DIRECTIONS: Extract the line that contains "Defesa do Setor" and every line after it through the end of the records below, exactly as written, leaving out any pictures.

[Extracted page text data]
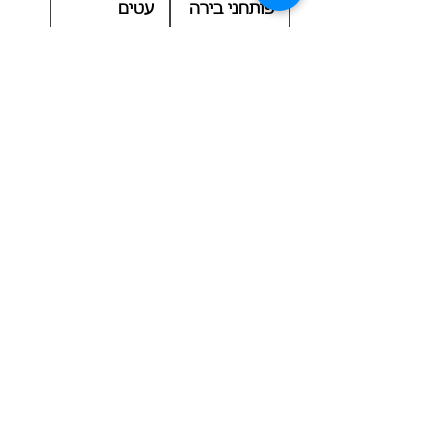
פותחני בירה
עטים
ממותגים
ממותגים
לפרסום
מחיר
מחיר
מסגרות
מחזיק
ללוחית
מפתחות
רישוי
ממותג מבד
ארוג
מחיר
מחיר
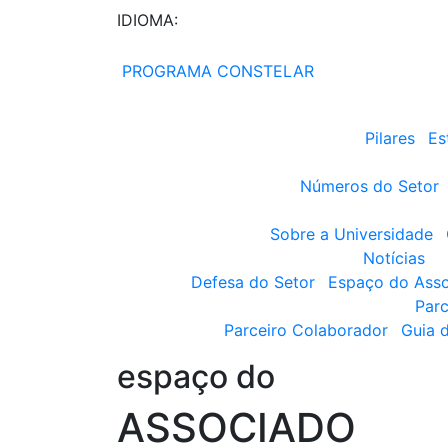
IDIOMA:
PROGRAMA CONSTELAR
Pilares
Es
Números do Setor
Sobre a Universidade
Notícias
Defesa do Setor
Espaço do Ass
Parc
Parceiro Colaborador
Guia 
espaço do
ASSOCIADO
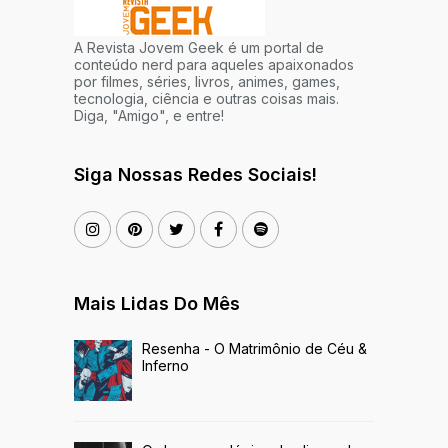
A Revista Jovem Geek é um portal de
conteúdo nerd para aqueles apaixonados
por filmes, séries, livros, animes, games,
tecnologia, ciência e outras coisas mais.
Diga, "Amigo", e entre!
Siga Nossas Redes Sociais!
Mais Lidas Do Mês
Resenha - O Matrimônio de Céu &
Inferno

REPLY TO THE TASK:
Defesa do Setor
Espaço do Ass
Parc
Parceiro Colaborador
Guia 
espaço do
ASSOCIADO
A Revista Jovem Geek é um portal de
conteúdo nerd para aqueles apaixonados
por filmes, séries, livros, animes, games,
tecnologia, ciência e outras coisas mais.
Diga, "Amigo", e entre!
Siga Nossas Redes Sociais!
Mais Lidas Do Mês
Resenha - O Matrimônio de Céu &
Inferno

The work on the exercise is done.